- WHAT THE TASK ASKS
In the records below, reproduce every line from the one containing "right hip: (312, 307, 9)" down to the one containing "right shoulder: (341, 209, 22)", including both. Include only those lines.

- DATA SHOWN
________________________________________

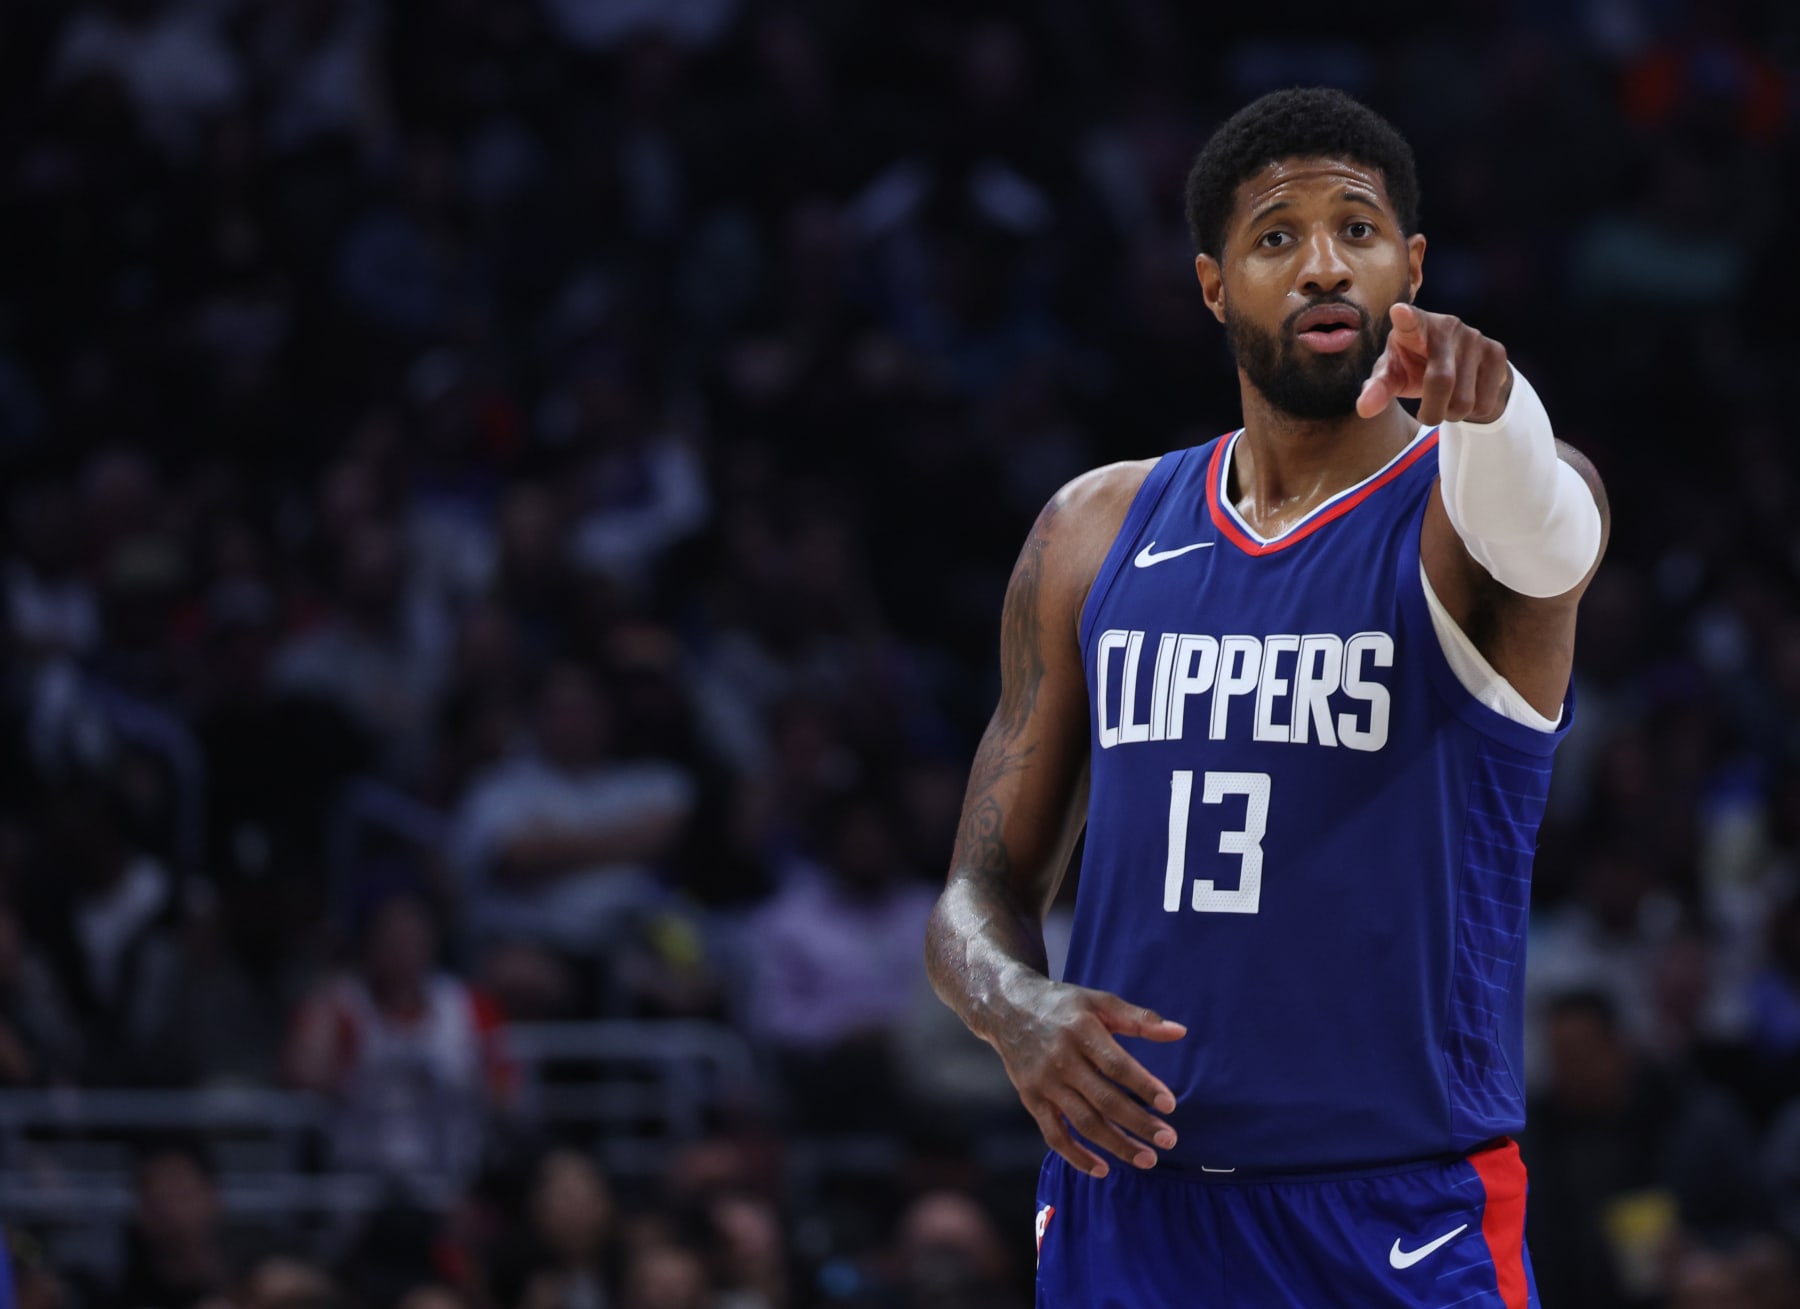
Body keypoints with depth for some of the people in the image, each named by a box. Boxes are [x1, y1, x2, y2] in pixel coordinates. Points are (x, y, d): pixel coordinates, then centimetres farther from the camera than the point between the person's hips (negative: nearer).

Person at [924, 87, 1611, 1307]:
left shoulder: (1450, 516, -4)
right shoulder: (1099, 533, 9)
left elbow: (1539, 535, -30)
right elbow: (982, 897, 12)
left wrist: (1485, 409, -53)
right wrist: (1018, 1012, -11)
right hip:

________________________________________

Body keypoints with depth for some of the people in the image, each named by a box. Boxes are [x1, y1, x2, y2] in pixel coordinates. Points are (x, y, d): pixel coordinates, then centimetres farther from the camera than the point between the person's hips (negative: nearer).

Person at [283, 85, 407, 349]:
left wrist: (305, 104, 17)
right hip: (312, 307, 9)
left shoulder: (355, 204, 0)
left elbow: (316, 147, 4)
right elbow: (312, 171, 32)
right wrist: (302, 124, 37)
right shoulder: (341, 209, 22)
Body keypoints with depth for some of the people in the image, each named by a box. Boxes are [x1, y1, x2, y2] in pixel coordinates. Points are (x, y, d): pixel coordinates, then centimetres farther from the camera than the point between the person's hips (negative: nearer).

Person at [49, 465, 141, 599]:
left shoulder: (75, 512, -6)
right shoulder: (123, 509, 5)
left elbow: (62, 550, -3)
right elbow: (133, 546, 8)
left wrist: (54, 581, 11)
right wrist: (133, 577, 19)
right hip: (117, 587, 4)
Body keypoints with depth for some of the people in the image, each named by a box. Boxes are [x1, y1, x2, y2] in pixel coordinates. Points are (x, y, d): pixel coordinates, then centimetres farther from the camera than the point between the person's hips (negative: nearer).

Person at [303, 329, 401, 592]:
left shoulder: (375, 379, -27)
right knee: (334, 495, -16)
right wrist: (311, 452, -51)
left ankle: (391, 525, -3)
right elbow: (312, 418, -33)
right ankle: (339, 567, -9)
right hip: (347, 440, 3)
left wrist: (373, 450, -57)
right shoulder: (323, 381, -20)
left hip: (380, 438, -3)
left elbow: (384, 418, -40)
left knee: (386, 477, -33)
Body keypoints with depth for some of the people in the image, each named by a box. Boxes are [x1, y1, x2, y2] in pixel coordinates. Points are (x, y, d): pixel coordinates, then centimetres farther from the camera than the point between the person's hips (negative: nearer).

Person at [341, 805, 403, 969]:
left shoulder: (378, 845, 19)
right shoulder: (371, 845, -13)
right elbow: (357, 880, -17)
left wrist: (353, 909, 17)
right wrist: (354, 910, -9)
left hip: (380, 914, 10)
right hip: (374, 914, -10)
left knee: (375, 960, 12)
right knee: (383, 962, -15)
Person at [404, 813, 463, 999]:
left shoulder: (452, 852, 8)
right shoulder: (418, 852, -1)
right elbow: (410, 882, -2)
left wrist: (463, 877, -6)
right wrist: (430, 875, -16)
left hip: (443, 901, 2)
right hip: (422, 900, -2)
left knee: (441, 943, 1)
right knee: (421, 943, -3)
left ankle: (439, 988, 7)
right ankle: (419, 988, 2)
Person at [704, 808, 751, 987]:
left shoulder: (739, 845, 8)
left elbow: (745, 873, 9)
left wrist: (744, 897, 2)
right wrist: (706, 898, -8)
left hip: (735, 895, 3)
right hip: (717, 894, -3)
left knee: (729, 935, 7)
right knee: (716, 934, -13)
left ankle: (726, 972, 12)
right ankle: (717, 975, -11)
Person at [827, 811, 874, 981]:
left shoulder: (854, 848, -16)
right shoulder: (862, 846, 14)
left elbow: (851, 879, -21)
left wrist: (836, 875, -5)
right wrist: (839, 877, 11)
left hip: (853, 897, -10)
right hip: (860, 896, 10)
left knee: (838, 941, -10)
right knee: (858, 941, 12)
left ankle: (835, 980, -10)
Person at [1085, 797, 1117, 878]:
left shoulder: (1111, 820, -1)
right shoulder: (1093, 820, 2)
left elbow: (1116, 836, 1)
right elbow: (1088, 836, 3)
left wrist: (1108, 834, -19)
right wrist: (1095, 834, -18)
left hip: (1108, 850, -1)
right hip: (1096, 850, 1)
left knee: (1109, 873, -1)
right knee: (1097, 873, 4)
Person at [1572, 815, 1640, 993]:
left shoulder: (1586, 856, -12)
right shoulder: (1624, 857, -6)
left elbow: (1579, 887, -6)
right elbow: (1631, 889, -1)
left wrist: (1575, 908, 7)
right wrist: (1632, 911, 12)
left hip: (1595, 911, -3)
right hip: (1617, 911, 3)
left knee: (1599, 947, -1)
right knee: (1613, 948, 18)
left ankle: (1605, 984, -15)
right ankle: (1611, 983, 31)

________________________________________

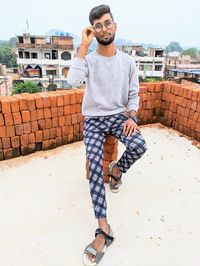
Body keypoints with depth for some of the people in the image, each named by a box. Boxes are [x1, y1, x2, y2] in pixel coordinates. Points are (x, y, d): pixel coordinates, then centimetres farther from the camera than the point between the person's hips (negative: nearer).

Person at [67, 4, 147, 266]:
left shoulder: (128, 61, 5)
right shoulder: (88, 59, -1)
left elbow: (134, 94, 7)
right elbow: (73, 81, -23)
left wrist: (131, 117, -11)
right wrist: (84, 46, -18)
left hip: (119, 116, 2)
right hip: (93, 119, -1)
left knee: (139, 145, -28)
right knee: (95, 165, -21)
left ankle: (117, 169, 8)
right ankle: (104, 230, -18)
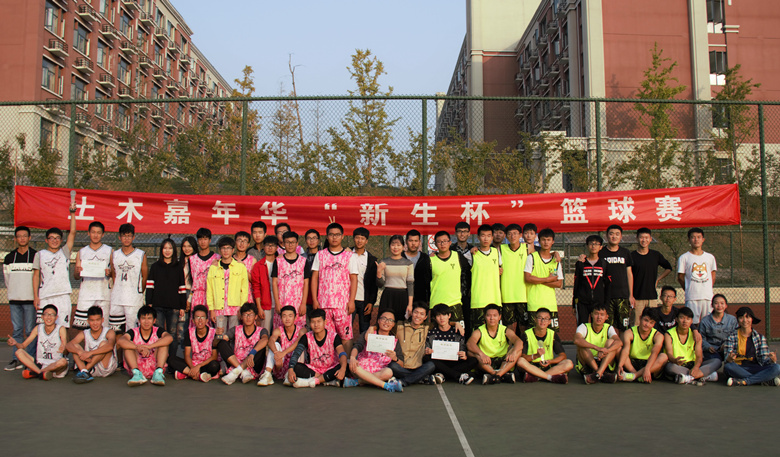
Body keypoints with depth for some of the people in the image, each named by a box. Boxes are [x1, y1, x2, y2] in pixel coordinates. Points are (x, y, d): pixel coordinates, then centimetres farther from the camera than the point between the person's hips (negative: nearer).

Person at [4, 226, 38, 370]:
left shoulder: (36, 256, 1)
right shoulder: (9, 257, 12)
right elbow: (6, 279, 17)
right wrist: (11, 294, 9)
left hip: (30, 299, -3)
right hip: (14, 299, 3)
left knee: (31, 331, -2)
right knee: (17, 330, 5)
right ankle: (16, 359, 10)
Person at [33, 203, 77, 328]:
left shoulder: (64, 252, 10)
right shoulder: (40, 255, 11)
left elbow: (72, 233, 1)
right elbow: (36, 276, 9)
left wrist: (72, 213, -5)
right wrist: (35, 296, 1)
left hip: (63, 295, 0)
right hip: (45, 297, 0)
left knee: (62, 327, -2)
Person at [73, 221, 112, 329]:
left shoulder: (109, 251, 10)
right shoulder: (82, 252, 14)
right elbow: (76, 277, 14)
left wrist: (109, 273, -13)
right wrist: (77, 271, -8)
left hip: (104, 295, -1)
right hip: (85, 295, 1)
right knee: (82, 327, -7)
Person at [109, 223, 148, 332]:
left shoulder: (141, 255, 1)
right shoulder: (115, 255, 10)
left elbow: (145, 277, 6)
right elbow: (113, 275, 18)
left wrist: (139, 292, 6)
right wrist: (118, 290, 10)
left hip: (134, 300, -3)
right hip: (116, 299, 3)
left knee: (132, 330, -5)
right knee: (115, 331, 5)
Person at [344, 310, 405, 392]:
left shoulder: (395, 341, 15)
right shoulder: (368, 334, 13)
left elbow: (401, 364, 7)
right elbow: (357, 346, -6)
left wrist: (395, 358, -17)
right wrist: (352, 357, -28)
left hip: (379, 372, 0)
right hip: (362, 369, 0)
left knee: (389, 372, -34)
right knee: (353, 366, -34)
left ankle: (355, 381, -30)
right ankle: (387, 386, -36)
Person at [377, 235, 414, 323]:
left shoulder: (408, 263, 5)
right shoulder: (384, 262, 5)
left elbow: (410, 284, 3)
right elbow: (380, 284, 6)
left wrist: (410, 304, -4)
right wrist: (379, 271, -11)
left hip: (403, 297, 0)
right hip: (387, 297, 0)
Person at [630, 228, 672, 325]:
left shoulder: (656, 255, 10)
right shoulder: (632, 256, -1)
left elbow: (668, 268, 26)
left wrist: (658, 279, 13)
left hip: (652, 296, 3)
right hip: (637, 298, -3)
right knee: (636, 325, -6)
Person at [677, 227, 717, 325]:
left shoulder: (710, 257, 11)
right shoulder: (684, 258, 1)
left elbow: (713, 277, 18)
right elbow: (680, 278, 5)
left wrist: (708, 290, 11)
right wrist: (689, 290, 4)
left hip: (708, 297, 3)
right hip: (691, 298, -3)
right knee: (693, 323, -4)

________________________________________

- TASK RESPONSE
right hip: (312, 307, 9)
left shoulder: (355, 204, 0)
left elbow: (316, 147, 4)
right elbow: (312, 171, 32)
right wrist: (302, 124, 37)
right shoulder: (341, 209, 22)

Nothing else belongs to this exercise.